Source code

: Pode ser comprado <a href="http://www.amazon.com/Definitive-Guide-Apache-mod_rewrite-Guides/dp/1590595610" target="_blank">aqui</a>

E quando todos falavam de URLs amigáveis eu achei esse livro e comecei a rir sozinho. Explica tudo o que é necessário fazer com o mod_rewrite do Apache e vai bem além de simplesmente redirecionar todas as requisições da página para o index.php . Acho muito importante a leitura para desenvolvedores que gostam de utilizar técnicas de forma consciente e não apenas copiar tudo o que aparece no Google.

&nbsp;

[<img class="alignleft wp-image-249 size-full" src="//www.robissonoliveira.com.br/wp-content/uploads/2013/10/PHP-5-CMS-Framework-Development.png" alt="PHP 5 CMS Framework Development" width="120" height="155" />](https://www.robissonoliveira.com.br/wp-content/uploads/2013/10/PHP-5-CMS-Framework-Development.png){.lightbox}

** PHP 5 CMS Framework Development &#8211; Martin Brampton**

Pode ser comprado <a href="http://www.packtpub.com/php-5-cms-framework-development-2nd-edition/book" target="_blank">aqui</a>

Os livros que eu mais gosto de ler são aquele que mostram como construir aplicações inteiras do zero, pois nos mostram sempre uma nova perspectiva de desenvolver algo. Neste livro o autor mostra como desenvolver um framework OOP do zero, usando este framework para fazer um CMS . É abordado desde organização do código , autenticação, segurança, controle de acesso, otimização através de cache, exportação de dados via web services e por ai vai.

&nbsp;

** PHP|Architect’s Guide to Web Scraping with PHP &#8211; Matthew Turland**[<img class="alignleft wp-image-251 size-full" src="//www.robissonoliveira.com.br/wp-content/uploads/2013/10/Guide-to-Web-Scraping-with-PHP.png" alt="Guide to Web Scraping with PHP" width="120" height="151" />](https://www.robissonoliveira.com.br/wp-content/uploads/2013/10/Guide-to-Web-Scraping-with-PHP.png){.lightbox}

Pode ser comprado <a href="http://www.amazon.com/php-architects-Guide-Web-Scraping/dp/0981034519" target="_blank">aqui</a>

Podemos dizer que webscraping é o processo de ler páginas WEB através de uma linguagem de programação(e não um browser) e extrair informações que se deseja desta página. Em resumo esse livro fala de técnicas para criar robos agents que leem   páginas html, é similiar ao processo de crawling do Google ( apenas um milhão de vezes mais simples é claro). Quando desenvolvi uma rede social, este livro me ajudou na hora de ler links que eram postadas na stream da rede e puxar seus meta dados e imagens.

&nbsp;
:::
■ ASSIGNMENT ■
Reproduce the records above, swapping every occurrence of "Pode ser comprado" for "Disponível para compra" and leaving everything else unchanged.

■ RESPONSE AREA ■
Source code

: Disponível para compra <a href="http://www.amazon.com/Definitive-Guide-Apache-mod_rewrite-Guides/dp/1590595610" target="_blank">aqui</a>

E quando todos falavam de URLs amigáveis eu achei esse livro e comecei a rir sozinho. Explica tudo o que é necessário fazer com o mod_rewrite do Apache e vai bem além de simplesmente redirecionar todas as requisições da página para o index.php . Acho muito importante a leitura para desenvolvedores que gostam de utilizar técnicas de forma consciente e não apenas copiar tudo o que aparece no Google.

&nbsp;

[<img class="alignleft wp-image-249 size-full" src="//www.robissonoliveira.com.br/wp-content/uploads/2013/10/PHP-5-CMS-Framework-Development.png" alt="PHP 5 CMS Framework Development" width="120" height="155" />](https://www.robissonoliveira.com.br/wp-content/uploads/2013/10/PHP-5-CMS-Framework-Development.png){.lightbox}

** PHP 5 CMS Framework Development &#8211; Martin Brampton**

Disponível para compra <a href="http://www.packtpub.com/php-5-cms-framework-development-2nd-edition/book" target="_blank">aqui</a>

Os livros que eu mais gosto de ler são aquele que mostram como construir aplicações inteiras do zero, pois nos mostram sempre uma nova perspectiva de desenvolver algo. Neste livro o autor mostra como desenvolver um framework OOP do zero, usando este framework para fazer um CMS . É abordado desde organização do código , autenticação, segurança, controle de acesso, otimização através de cache, exportação de dados via web services e por ai vai.

&nbsp;

** PHP|Architect’s Guide to Web Scraping with PHP &#8211; Matthew Turland**[<img class="alignleft wp-image-251 size-full" src="//www.robissonoliveira.com.br/wp-content/uploads/2013/10/Guide-to-Web-Scraping-with-PHP.png" alt="Guide to Web Scraping with PHP" width="120" height="151" />](https://www.robissonoliveira.com.br/wp-content/uploads/2013/10/Guide-to-Web-Scraping-with-PHP.png){.lightbox}

Disponível para compra <a href="http://www.amazon.com/php-architects-Guide-Web-Scraping/dp/0981034519" target="_blank">aqui</a>

Podemos dizer que webscraping é o processo de ler páginas WEB através de uma linguagem de programação(e não um browser) e extrair informações que se deseja desta página. Em resumo esse livro fala de técnicas para criar robos agents que leem   páginas html, é similiar ao processo de crawling do Google ( apenas um milhão de vezes mais simples é claro). Quando desenvolvi uma rede social, este livro me ajudou na hora de ler links que eram postadas na stream da rede e puxar seus meta dados e imagens.

&nbsp;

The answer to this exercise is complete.